▸ **DATA IN THIS EXERCISE**

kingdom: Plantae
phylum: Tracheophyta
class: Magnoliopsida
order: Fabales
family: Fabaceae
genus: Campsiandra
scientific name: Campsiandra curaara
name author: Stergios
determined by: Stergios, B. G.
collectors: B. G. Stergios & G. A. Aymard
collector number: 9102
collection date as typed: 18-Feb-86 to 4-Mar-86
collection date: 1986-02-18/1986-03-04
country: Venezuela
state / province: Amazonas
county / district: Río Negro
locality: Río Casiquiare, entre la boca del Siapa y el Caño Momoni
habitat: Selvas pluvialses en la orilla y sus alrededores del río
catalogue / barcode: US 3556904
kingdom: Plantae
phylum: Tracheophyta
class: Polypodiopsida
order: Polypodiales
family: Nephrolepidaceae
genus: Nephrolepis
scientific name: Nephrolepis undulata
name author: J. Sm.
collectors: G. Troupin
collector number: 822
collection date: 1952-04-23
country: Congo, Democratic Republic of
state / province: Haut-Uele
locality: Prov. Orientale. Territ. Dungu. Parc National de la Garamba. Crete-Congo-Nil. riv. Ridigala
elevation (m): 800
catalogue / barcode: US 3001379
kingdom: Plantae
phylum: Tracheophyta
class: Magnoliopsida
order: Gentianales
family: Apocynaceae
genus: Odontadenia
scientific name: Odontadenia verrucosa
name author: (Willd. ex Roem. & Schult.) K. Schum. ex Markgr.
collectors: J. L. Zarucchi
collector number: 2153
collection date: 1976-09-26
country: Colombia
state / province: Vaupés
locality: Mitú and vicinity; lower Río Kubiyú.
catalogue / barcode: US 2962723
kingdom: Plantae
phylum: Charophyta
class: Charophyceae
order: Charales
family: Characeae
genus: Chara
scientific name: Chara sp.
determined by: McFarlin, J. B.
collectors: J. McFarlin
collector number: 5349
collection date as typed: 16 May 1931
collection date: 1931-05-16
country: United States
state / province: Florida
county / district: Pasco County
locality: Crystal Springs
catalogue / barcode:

▸ **DESCRIPTION OF THE TASK**
Recast the entries above as a JSON list of strings, one string per line and no blank lines, beginning at the first line of the entries and stopping after the line that contains "catalogue / barcode: US 3001379".

▸ **CORRECT ANSWER**
[
  "kingdom: Plantae",
  "phylum: Tracheophyta",
  "class: Magnoliopsida",
  "order: Fabales",
  "family: Fabaceae",
  "genus: Campsiandra",
  "scientific name: Campsiandra curaara",
  "name author: Stergios",
  "determined by: Stergios, B. G.",
  "collectors: B. G. Stergios & G. A. Aymard",
  "collector number: 9102",
  "collection date as typed: 18-Feb-86 to 4-Mar-86",
  "collection date: 1986-02-18/1986-03-04",
  "country: Venezuela",
  "state / province: Amazonas",
  "county / district: Río Negro",
  "locality: Río Casiquiare, entre la boca del Siapa y el Caño Momoni",
  "habitat: Selvas pluvialses en la orilla y sus alrededores del río",
  "catalogue / barcode: US 3556904",
  "kingdom: Plantae",
  "phylum: Tracheophyta",
  "class: Polypodiopsida",
  "order: Polypodiales",
  "family: Nephrolepidaceae",
  "genus: Nephrolepis",
  "scientific name: Nephrolepis undulata",
  "name author: J. Sm.",
  "collectors: G. Troupin",
  "collector number: 822",
  "collection date: 1952-04-23",
  "country: Congo, Democratic Republic of",
  "state / province: Haut-Uele",
  "locality: Prov. Orientale. Territ. Dungu. Parc National de la Garamba. Crete-Congo-Nil. riv. Ridigala",
  "elevation (m): 800",
  "catalogue / barcode: US 3001379"
]